For the Birds Radio Program: Rio Grande Valley Scissor-tailed Flycatcher Spectacular

Original Air Date: Nov. 14, 2002 Rerun Dates: Nov. 7, 2013; Nov. 5, 2008; Nov. 16, 2007; Dec. 2, 2004; Nov. 12, 2004

When a bus broke down during a field trip for the Rio Grande Valley Birding Festival, Scissor-tailed Flycatchers saved the day.

Duration: 3′54″


The Rio Grande Valley Birding Festival is one of the hugest yet most well-organized birding event I’ve ever attended. But every now and then things go wrong with even the best plans. At the tail end of one field trip to a ranch about 40 minutes from Harlingen, our bus got hopelessly stuck in the mud on the shoulder of a dirt road, and ended up tilted at about a 45-degree angle. The engine was still running, the air conditioning still working, but the bus was dangling too precariously close to falling on its side for us to remain inside while we waited almost two full hours for a replacement bus.

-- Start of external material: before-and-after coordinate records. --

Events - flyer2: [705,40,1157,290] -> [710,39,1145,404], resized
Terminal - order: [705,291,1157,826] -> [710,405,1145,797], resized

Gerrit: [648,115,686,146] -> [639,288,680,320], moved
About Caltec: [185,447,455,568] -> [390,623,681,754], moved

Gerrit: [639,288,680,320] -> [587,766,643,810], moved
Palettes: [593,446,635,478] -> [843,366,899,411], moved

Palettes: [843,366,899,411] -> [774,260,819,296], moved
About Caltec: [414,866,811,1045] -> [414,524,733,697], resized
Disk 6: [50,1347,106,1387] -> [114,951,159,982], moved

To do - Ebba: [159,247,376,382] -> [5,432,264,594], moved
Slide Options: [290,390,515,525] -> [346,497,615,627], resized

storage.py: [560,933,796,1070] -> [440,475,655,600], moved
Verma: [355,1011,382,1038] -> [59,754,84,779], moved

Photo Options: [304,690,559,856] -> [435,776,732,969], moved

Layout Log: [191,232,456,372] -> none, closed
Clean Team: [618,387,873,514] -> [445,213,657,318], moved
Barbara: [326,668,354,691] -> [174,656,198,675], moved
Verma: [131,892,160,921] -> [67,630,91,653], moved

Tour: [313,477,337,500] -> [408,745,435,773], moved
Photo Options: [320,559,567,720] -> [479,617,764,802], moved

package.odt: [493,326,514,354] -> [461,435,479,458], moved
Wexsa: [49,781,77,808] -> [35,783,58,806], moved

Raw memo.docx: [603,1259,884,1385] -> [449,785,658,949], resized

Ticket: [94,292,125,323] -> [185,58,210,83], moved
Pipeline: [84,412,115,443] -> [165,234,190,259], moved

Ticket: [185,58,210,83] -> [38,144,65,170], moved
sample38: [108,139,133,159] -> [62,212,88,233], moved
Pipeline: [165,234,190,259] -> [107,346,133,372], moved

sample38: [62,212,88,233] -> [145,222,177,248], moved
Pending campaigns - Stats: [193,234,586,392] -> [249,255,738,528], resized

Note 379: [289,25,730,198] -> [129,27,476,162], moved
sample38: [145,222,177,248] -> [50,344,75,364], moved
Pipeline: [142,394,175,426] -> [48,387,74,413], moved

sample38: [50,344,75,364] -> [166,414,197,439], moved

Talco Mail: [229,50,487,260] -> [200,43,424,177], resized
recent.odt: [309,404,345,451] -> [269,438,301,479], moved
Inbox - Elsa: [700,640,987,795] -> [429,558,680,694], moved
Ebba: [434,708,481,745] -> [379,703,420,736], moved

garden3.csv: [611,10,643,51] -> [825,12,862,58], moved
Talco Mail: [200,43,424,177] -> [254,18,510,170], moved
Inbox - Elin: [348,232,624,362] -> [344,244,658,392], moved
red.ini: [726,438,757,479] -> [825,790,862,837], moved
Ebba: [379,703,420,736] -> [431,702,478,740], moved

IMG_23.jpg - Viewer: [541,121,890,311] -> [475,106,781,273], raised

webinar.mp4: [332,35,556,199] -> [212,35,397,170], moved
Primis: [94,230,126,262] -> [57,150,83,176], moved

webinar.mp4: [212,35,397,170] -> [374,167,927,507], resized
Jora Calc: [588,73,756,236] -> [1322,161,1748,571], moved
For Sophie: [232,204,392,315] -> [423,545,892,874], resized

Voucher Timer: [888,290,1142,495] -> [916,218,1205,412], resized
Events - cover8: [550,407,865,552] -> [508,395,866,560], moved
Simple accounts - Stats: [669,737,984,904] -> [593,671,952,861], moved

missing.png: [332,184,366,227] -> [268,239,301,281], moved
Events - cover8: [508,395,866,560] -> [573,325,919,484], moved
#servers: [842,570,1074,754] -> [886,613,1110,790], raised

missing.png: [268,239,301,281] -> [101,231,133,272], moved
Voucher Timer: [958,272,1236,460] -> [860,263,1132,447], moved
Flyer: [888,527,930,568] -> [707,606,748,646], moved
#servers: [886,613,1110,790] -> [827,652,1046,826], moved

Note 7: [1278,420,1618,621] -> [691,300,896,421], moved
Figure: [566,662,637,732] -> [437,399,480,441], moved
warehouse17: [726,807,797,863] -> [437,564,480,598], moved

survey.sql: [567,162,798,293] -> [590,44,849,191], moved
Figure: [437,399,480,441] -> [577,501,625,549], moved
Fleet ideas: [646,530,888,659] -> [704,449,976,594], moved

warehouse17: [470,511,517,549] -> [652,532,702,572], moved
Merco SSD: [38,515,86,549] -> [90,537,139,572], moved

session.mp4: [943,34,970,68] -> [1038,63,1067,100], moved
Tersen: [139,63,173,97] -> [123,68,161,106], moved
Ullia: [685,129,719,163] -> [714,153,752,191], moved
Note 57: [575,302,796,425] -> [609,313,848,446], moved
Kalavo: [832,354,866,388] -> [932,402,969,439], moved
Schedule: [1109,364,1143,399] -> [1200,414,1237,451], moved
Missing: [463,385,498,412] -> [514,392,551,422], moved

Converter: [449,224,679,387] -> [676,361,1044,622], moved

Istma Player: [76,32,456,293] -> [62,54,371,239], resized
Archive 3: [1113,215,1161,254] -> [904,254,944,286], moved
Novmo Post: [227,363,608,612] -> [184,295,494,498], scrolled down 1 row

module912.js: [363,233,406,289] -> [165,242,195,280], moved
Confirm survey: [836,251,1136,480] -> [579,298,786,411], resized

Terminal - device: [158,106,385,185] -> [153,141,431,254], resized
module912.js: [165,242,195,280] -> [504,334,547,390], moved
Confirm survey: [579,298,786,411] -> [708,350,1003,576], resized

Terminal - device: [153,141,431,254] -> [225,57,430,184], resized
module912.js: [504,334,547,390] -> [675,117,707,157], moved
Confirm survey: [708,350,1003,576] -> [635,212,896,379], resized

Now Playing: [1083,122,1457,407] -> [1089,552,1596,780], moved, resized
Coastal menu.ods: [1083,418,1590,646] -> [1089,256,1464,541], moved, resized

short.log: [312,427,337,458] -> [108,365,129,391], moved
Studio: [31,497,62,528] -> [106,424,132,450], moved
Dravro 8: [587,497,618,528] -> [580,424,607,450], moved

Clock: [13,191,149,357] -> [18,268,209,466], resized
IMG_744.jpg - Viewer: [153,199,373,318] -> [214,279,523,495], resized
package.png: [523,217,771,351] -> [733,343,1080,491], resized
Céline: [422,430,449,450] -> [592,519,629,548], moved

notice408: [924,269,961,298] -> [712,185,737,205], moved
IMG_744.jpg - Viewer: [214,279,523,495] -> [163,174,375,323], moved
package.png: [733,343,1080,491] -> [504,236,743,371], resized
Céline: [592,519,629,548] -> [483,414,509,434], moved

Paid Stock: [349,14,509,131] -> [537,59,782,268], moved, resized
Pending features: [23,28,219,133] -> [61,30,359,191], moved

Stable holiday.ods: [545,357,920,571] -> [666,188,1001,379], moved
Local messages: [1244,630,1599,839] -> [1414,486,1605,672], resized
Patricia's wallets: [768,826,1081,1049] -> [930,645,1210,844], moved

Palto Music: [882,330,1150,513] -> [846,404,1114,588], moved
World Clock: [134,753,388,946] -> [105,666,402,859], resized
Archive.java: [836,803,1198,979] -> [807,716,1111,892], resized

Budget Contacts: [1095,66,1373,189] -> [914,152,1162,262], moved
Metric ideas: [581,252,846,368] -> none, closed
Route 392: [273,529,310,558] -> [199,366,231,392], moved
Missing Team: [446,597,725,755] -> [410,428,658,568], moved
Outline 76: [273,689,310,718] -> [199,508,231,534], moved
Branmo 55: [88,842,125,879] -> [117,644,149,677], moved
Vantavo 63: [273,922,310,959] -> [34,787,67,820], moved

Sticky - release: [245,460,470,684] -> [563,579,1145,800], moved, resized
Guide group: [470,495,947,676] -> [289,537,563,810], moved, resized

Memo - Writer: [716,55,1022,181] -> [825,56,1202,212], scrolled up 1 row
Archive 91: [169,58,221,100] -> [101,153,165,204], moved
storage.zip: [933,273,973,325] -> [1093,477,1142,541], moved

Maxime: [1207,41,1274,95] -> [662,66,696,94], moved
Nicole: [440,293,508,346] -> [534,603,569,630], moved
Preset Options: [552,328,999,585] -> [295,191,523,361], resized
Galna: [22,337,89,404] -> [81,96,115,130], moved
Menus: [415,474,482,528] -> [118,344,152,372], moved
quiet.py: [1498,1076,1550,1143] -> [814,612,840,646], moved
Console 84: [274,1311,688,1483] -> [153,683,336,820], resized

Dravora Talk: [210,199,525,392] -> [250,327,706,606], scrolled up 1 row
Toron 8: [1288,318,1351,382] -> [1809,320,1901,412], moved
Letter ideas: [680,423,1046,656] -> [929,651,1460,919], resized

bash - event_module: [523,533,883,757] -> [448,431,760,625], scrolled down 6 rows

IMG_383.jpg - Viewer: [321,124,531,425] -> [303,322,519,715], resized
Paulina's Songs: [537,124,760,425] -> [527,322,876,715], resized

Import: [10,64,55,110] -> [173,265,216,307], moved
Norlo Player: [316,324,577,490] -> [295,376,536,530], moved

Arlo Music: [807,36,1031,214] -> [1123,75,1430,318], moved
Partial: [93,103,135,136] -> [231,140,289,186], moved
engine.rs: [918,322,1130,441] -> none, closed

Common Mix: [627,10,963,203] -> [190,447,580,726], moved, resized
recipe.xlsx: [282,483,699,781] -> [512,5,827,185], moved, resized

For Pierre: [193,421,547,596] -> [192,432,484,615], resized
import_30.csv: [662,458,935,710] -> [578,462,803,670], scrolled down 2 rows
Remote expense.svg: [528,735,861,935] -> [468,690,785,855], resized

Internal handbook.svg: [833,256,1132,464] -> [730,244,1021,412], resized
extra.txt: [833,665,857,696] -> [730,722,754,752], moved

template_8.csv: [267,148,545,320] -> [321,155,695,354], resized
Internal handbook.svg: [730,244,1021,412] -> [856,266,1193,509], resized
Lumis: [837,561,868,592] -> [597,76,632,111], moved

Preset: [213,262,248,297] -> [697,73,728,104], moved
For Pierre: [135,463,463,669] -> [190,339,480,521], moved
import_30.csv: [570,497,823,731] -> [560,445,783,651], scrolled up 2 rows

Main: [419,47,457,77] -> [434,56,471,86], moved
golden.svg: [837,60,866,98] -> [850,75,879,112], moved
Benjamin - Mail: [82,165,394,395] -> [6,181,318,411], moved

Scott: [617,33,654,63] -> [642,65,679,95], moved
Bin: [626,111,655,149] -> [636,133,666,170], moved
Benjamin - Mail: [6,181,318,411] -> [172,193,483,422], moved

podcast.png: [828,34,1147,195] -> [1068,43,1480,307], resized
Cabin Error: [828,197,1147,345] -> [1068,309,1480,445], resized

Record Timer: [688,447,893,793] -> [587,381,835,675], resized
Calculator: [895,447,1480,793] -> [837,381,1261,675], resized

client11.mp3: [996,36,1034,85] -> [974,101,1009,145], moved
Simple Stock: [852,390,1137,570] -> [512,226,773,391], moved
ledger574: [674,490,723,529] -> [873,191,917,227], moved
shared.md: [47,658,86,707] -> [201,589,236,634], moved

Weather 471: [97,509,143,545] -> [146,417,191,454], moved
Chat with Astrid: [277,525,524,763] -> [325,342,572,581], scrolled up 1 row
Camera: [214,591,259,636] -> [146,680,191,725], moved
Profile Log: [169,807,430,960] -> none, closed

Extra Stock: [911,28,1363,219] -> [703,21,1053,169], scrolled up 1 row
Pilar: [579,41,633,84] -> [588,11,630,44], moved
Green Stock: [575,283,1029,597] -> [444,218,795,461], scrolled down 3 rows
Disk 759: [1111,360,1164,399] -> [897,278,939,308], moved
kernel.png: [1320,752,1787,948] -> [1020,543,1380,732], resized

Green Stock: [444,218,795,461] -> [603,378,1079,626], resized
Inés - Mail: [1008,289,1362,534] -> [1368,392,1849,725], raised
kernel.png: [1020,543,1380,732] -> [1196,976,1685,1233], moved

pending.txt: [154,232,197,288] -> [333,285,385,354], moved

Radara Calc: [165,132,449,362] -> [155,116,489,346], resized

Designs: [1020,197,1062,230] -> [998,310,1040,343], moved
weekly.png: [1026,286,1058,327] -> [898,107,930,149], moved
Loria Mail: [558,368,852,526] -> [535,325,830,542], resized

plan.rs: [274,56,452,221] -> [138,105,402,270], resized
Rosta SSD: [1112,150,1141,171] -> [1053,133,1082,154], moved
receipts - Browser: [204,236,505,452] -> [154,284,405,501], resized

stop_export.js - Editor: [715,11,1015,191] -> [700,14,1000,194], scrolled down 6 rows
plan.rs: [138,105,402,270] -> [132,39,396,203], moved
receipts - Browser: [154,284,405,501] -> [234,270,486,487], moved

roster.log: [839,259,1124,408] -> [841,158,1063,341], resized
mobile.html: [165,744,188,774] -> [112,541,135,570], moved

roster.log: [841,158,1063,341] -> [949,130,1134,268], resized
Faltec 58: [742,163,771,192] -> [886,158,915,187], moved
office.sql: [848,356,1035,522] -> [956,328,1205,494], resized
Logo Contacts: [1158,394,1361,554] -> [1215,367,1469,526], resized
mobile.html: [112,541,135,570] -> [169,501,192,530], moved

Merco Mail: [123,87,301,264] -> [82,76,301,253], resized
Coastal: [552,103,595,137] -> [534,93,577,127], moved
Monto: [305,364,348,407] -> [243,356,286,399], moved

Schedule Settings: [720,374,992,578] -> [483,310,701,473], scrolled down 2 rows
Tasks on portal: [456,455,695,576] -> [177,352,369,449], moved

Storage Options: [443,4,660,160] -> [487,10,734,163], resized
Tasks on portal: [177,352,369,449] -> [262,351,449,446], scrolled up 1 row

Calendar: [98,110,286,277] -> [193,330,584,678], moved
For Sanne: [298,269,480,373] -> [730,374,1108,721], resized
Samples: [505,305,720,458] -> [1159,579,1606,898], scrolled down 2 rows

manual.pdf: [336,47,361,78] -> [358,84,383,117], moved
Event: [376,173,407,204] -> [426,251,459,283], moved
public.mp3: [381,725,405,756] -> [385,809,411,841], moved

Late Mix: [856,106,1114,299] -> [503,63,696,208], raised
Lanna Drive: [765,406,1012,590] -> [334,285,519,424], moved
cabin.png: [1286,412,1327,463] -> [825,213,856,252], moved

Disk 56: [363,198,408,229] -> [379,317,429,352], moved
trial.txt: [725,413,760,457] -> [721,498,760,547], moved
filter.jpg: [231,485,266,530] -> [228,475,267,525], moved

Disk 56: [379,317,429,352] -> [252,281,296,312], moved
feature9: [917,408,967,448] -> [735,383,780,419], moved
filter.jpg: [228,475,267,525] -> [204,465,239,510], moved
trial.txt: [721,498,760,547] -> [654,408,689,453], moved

This was in open scrub habitat, with only scrawny trees nearby for any protection from the hot midday sun and 90-degree temperatures. This could have made for a dismal situation, except that we happened to be in the midst of a flock of one of the most beautiful birds in the world. How could I possibly be gloomy or uncomfortable while surrounded by a dozen Scissor-tailed Flycatchers?

These ethereal birds, lovely pearl gray with pink and salmon colored wing-linings, have a delicate body about the size of an Eastern Kingbird, but with tails longer than their entire bodies. If the length of the tail is dramatic, the way they flare it as they dart and weave through the air, sometimes even somersaulting forward and backward, is genuinely breathtaking. As I watched them snatching insects and returning to their perches on a nearby barbed wire fence and the power line right overhead, I had trouble remembering that we weren’t here by desire. If we had to bake in the Texas sun, vultures circling overhead, at least I would have died happy. When the new bus finally arrived, the air conditioning felt pretty damed wonderful, but I still felt a wistfulness as we drove off, and couldn’t help but look back at these beautiful birds wishing I could have spent just a little more time with them.

The Scissor-tailed Flycatcher is the state bird of Oklahoma, the center of its breeding range. Driving down I-35 in summer, you first start noticing scissor-tails in central Kansas, and from that point onward the drive is pleasant indeed. They perch on fences, wires, and bare branches, in full view, and seem especially abundant at rest stops.

Although they eat strictly insects, so have no interest in humans, Scissor-tails aren’t particularly shy around us, so they are easy to observe and enjoy wherever they live. And beyond their beauty, their grace and power as they catch large insects is impressive and even a bit disconcerting. They often catch huge beetles, then carry them back to their perch, and bash them a bit before eating them. They must also eat a lot of lovely butterflies if that saying, you are what you eat, is true.

Wisconsin and Minnesota have had plenty of records of Scissor-tailed Flycatchers over the years, and not only in the southern parts of the states–individuals have been seen as far north as Ely, Minnesota, and Superior, Wisconsin. These out-of-place creatures are an unexpected gift from the earth. But whether a northern rarity or a commonplace southern bird, Scissor-tailed Flycatchers are truly one of the treasures that make this earth so splendid and rich a place to be.